Anche se spesso nelle organizzazioni si innescano dinamiche che vanno avanti e indietro nel tempo in assenza di una spiegazione plausibile (fortunatamente senza l’indecifrabile violenza di Pulp Fiction), è più raro che al loro interno si riesca a trovare l’ineffabile Signor Wolf, protagonista della pellicola di Quentin Tarantino.
E già, una costante di qualsiasi team di lavoro sono i problemi o, per meglio dire, l’atteggiamento che si ha nei loro confronti. Infatti, non è raro che problemi piccolissimi, riunione dopo riunione, diventino giganteschi, con il conseguente dilagare del panico.
Come insegna Edward De Bono con il suo pensiero laterale, la risposta efficace ai problemi è spesso controintuitiva. Ecco perché è necessario evitare di navigare a vista e dotarsi di un metodo che permetta di uscire dal labirinto il prima possibile e con il minor dispendio di energie e di tempo.
Dove vogliamo arrivare?
La prima cosa da fare è comprendere qual è l’obiettivo da raggiungere, ovvero immaginare la situazione ideale che si concretizzerà una volta risolta la criticità. Semplice a dirsi, ma praticamente impossibile da attuare se, come ci ricorda Albert Einstein, si utilizzeranno gli stessi strumenti che l’hanno generata, vale a dire tutta la teoria cognitiva del presente.
In questa fase, gli ostacoli da rimuovere sono quelli tipici dell’ancoraggio alla situazione di fatto. Un atteggiamento, questo, che inevitabilmente porta ad adattare ciò che si sta già facendo, con tutti i difetti che a lungo andare non si vedono nemmeno più.
“L’uscita d’emergenza più vicina potrebbe essere dietro di voi”, viene ripetuto dagli assistenti di volo prima di ogni decollo. Ecco, cercare di risolvere un problema mescolando gli elementi già noti si arriva, nella migliore delle ipotesi, a una catena di approssimazioni classificabili con l’ormai proverbiale “abbiamo sempre fatto così”.
Solo quando si ha in testa l’immagine vivida dell’obiettivo da raggiungere, si può procede chiedendosi quale potrebbe essere la traiettoria migliore per arrivarci. Si tratta, come già detto, di un metodo operativo che, in ogni caso, porta a risultati sicuramente più performanti (anche in termini di relazione comunicativa) rispetto alla semplice modifica del contesto attuale.
Siccome si parla di immaginazione, è consigliabile che i “ragionamenti” vengano messi nero su bianco attraverso mappe mentali, ciò allo scopo di evitare il più possibile le ambiguità.
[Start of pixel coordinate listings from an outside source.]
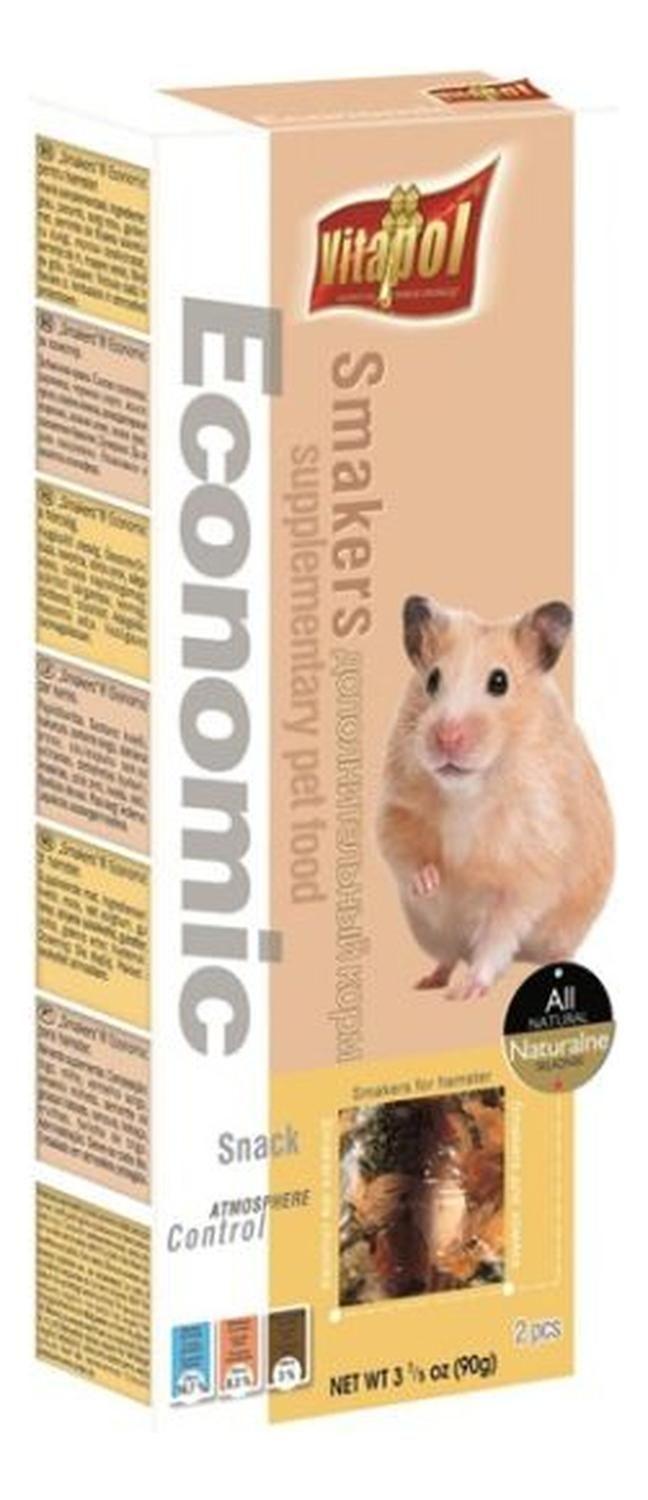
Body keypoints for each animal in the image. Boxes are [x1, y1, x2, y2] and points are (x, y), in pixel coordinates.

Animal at [377, 596, 613, 998]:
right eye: (432, 679)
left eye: (499, 681)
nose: (446, 738)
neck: (466, 792)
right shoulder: (396, 810)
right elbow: (405, 855)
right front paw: (430, 882)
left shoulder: (529, 872)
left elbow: (497, 935)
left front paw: (468, 991)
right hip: (433, 934)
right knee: (448, 957)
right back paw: (428, 982)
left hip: (565, 930)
A questo punto, è stata fatta la parte più importante e consistente del lavoro, ma gli errori sono sempre dietro l’angolo.
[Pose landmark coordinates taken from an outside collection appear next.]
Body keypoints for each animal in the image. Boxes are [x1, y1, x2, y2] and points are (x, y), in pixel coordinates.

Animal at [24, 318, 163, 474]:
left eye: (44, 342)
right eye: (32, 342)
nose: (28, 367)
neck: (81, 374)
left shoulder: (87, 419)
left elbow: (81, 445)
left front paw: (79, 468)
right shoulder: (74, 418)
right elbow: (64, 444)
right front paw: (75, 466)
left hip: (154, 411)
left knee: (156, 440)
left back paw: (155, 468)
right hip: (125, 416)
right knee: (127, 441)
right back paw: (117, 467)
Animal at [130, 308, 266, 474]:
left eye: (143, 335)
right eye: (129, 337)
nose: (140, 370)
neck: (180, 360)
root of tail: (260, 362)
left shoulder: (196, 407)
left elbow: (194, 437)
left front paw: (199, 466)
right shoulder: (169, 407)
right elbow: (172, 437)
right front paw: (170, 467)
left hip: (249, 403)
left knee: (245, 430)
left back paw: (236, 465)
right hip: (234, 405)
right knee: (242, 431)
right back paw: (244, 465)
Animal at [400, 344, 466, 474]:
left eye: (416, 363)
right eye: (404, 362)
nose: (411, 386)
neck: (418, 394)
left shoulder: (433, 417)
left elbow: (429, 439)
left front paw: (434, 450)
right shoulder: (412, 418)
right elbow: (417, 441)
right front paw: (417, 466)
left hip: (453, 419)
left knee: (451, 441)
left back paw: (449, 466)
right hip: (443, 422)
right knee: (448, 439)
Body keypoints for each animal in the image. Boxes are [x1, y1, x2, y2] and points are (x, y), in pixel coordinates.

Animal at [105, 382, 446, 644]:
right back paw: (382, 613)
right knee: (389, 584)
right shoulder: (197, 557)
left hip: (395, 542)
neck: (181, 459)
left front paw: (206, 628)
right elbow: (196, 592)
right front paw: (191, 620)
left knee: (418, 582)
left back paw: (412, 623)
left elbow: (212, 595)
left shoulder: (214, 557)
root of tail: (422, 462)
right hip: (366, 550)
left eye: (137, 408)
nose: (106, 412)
Uno di questi, se non il principale, praticamente onnipresente, è far diventare la soluzione una specie di totem salvifico. Qualcosa di inviolabile che sta sopra tutto e tutti.
La soluzione non è la soluzione
Innamorarsi perdutamente delle soluzioni (il nuovo sistema generato) lascia, ahinoi, sullo sfondo il processo da cui ha avuto origine (il problema affrontato). Si tratta di un approccio naturale, addirittura istintivo, che però porta a ritenere i sistemi insostituibili, anche quando verranno oggettivamente travolti dalle contingenze del progresso. Quante volte abbiamo visto stampare e archiviare miliardi di documenti solo perché questo “sistema” ha sempre dato ottimi risultati?
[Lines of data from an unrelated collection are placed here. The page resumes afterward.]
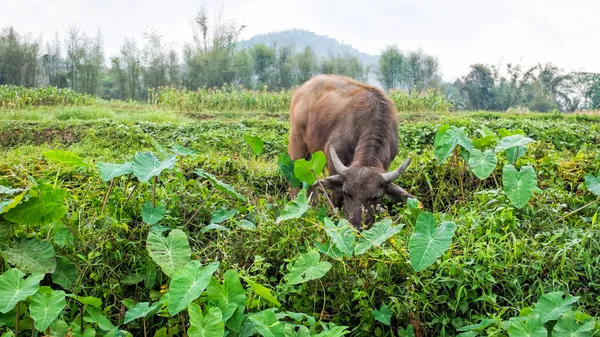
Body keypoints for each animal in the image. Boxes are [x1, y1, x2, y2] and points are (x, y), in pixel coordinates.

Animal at [286, 74, 412, 228]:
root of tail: (302, 89)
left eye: (375, 197)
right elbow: (336, 197)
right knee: (296, 181)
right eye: (346, 193)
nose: (356, 226)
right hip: (298, 146)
In altri termini, è come bearsi dell’estrema perfezione di un intervento chirurgico, ma purtroppo il paziente è morto.
La magia della mente
Di fronte a qualsiasi problema, il trucco per rimanere “sul pezzo”, è comprendere il processo, perché le soluzioni (i sistemi) sono effimere e soggette col tempo a una miriade di deterioramenti.
“Qualunque tecnologia sufficientemente avanzata è indistinguibile dalla magia”, è una delle tre leggi di Clarke. Ovviamente, niente a che fare con il “coniglio che sbuca fuori dal cilindro” o la “donna tagliata in due”, molto più realisticamente è la caratteristica propria delle organizzazioni che affrontano i problemi in un’ottica di costante innovazione.
La loro unica preoccupazione è dare un “corpo” immediatamente intelligibile alle visioni che abitano la mente. La “magia”, per l’appunto, di dare al mondo la stessa forma del pensiero.